Unless you have been living under a rock for the past two years, chances are you’ve heard of at least one of the three major ridesharing/Taxi finding apps. There are quite a few of them out there, Uber, Sidecar, GetTaxi, but it is Lyft that has grabbed the most funding of all. In a series D funding round, Lyft managed to grab a total of $250 million for its future growth.
Some of that investment came from sources that had previously funded Lyft, but much of the investment came from Chinese internet giant Alibaba.
Lyft is a ride sharing service. Users use the app to find someone that is willing to take them where they need to go, a car with a pink mustache picks the user up and the user pays the “suggested donation amount” to the driver. It is aimed at people who are more price conscious than Uber users, which sends professional black cars to pick users up. However, Uber recently launched UberX, a service for part-time drivers that charge significantly less, much like Lyft’s offerings.
In an email to Business Insider, Alibaba gave the following statement:
“Lyft is a pioneer in connecting the online world with offline offerings (O2O) and has transformed transportation with its unique approach to ridesharing. We are excited to support the Lyft team as they continue to grow their community.”

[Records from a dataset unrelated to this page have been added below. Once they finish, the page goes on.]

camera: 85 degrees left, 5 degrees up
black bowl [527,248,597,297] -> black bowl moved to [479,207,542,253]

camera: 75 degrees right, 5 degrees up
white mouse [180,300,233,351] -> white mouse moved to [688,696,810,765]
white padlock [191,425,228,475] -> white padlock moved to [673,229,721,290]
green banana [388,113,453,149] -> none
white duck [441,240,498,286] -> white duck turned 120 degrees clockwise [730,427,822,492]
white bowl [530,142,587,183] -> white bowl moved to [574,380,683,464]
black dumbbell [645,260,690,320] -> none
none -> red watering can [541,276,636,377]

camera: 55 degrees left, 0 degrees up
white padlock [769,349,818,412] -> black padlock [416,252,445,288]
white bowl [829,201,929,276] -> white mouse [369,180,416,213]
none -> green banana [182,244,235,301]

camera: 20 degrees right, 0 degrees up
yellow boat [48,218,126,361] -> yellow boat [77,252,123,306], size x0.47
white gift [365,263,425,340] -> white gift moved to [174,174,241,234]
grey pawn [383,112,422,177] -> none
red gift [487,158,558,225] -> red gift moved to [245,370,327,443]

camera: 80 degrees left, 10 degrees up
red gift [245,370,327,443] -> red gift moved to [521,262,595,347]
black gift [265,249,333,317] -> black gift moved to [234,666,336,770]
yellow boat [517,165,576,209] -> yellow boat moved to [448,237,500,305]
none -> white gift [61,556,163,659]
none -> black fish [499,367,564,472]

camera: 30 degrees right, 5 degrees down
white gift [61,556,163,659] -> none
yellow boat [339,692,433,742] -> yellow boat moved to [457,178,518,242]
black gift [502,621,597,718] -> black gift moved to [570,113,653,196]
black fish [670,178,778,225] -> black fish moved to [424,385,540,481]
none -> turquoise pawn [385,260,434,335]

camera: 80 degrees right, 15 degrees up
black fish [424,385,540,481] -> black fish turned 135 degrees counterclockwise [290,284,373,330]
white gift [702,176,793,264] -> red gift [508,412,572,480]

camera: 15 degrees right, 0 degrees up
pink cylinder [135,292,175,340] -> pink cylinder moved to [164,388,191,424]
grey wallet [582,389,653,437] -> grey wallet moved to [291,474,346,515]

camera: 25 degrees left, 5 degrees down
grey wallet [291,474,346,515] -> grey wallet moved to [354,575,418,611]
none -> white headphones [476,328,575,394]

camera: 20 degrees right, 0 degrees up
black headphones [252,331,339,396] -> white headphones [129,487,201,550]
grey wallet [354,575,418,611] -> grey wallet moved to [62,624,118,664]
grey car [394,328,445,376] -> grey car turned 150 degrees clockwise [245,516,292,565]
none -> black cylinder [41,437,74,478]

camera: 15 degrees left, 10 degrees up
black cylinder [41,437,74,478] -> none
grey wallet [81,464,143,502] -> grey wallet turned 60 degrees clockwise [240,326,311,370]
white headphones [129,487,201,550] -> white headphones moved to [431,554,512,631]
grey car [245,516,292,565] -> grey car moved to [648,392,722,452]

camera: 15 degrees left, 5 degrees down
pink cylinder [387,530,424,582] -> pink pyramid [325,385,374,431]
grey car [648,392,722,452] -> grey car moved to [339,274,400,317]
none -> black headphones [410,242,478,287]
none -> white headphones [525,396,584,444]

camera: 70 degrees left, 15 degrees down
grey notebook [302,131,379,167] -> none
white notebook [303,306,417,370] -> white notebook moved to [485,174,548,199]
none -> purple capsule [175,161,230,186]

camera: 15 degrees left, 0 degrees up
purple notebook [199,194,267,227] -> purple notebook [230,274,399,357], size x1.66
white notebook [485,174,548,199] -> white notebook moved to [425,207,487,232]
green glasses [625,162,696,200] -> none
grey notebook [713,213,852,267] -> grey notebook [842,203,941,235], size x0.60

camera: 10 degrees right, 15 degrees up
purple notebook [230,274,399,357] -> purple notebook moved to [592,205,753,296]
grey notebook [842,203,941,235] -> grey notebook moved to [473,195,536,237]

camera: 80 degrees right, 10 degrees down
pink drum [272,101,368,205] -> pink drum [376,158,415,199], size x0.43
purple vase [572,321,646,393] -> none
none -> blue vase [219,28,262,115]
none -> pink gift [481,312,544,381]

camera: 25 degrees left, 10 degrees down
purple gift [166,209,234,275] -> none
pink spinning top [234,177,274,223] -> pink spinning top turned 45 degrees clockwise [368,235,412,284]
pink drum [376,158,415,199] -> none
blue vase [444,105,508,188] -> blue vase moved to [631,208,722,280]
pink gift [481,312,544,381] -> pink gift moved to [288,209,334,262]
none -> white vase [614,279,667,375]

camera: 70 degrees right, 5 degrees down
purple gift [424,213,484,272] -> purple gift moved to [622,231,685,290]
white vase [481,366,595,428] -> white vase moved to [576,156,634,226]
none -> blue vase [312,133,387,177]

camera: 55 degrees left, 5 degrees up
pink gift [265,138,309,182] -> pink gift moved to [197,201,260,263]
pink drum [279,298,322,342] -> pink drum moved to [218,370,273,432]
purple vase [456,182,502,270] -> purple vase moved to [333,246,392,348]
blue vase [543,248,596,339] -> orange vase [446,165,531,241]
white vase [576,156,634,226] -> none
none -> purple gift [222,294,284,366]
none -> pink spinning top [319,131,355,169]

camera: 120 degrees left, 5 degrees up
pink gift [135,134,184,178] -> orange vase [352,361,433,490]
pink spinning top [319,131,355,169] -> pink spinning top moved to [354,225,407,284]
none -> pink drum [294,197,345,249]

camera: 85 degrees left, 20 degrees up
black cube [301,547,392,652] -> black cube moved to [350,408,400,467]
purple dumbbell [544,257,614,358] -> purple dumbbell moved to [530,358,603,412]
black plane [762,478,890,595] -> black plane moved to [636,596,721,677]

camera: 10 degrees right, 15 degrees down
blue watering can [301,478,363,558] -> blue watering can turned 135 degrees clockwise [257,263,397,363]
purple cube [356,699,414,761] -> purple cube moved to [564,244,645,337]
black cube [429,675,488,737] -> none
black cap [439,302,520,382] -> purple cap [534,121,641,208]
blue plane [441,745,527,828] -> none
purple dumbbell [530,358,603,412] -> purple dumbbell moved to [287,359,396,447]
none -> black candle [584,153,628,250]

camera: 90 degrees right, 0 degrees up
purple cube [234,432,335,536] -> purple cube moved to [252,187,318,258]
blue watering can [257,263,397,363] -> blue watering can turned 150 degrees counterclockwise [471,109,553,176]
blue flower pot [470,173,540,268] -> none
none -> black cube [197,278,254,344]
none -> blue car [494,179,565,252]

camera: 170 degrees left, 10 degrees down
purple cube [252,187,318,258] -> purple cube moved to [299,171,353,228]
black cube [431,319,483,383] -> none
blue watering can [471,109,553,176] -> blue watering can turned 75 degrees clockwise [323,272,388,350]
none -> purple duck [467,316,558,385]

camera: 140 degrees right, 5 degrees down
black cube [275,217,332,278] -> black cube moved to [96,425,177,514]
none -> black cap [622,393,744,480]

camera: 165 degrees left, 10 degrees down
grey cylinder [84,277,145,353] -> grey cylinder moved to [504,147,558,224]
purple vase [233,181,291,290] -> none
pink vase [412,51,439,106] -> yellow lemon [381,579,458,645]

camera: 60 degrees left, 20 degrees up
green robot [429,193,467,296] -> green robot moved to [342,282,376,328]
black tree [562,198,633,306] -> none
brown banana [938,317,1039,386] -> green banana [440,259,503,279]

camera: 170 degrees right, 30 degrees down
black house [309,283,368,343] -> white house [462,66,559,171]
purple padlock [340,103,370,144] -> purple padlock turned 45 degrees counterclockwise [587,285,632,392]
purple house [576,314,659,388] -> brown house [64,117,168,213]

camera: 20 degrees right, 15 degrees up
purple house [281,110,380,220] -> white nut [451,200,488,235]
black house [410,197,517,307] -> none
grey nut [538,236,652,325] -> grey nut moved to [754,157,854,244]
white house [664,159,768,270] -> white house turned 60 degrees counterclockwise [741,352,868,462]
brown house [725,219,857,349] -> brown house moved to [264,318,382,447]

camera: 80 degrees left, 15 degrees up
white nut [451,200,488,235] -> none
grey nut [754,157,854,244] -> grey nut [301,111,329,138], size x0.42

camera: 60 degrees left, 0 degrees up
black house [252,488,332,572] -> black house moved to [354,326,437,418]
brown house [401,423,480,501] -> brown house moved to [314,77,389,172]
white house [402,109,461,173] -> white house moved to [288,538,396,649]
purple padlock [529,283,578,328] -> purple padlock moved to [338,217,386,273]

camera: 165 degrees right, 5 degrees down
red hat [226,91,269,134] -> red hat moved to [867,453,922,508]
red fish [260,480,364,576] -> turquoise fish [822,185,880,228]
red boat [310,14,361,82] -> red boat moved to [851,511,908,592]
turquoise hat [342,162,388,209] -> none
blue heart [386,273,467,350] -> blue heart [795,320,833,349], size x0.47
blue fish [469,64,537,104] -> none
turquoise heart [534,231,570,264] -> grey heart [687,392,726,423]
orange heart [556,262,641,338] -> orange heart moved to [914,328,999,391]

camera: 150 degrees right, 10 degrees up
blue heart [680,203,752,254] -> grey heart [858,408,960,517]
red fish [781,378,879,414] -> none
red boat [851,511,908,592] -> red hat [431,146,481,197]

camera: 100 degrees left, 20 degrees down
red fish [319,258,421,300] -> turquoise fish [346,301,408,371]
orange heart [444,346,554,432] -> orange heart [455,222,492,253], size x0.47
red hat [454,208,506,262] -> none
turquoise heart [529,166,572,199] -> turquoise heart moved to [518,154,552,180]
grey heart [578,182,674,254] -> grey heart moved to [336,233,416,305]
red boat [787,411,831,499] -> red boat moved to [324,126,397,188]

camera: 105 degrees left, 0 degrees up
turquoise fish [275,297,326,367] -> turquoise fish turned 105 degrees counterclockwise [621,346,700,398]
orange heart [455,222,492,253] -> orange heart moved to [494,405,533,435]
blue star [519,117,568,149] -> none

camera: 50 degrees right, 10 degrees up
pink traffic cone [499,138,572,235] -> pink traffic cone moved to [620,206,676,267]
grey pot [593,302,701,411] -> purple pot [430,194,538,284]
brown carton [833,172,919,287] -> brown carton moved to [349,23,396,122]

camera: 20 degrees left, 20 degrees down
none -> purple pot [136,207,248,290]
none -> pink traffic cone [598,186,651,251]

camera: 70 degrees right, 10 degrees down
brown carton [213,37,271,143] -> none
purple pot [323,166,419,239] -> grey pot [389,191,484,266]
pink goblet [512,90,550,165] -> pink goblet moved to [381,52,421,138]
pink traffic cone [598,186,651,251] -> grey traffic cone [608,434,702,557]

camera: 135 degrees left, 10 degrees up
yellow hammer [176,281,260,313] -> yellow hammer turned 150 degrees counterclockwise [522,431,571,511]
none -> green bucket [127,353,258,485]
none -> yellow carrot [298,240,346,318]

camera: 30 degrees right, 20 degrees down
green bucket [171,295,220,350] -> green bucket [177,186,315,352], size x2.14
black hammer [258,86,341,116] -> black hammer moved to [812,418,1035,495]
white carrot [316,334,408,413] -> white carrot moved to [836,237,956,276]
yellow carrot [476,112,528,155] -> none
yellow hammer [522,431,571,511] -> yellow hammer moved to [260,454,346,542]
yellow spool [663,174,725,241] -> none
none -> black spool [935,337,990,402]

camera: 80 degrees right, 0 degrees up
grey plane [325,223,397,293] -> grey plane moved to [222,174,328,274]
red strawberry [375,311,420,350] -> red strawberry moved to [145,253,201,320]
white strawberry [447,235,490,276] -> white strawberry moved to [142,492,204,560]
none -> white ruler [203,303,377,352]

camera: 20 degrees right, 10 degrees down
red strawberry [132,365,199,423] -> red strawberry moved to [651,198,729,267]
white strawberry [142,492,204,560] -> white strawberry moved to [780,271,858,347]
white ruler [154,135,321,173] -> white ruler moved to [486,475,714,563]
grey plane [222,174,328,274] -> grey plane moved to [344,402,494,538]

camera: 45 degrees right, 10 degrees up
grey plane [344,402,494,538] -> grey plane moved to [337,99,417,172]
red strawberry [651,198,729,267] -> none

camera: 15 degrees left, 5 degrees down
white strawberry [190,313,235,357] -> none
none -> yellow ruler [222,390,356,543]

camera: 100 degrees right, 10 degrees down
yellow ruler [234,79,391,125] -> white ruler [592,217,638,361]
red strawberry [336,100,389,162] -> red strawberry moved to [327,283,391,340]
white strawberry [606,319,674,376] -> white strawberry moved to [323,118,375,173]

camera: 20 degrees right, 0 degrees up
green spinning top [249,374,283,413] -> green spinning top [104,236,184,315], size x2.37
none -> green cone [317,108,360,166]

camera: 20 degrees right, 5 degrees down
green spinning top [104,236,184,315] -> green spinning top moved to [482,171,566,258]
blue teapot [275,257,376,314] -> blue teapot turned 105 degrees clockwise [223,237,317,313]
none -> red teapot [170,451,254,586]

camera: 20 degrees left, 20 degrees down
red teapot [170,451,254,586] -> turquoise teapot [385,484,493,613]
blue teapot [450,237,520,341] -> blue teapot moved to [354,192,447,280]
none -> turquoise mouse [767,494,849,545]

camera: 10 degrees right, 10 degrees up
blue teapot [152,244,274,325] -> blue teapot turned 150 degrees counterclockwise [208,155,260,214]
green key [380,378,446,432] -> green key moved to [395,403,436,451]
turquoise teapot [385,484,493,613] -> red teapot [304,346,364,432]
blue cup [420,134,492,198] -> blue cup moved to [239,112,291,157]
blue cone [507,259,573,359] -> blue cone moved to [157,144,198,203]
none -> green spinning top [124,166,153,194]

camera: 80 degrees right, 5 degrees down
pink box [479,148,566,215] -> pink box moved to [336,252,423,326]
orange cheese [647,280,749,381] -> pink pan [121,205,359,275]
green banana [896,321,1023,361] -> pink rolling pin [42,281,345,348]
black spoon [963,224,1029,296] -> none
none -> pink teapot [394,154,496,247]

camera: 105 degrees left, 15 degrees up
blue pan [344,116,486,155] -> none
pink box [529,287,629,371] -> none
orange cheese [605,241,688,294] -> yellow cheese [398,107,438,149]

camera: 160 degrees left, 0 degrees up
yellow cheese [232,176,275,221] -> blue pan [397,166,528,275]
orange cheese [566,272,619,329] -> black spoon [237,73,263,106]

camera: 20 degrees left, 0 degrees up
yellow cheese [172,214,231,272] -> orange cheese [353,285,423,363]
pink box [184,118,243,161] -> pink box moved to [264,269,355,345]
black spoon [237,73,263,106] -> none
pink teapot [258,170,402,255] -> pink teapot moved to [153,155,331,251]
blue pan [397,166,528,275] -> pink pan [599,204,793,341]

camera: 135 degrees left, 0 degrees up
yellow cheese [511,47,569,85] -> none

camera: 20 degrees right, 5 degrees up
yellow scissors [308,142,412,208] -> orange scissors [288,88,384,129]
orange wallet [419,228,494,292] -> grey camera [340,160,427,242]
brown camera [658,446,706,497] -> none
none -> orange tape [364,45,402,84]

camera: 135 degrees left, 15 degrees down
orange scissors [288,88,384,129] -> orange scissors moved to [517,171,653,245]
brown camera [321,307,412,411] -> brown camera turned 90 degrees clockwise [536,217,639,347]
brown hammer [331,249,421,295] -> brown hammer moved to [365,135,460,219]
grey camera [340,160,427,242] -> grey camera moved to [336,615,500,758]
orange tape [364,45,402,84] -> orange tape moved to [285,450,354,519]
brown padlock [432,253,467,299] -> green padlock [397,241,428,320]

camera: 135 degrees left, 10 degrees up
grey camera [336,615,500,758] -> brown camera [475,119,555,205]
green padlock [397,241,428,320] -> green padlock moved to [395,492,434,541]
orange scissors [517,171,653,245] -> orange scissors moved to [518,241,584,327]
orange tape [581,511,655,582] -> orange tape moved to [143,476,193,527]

This series of funding brings Lyft’s total amount raised in excess of $332 million.
It comes after Alibaba invested $280 million into TangoMe, a messaging app built in California, as well as ShopRunner, an Amazon Prime competitor, and Quixley, a mobile app search engine.
Combining these investments together, one has to assume that Alibaba is making a big push into American marketplaces before posting its Initial Public Offering in the United States later this year.
In the meantimes, hopefully this $250 million cash injection will help bring the service to more areas.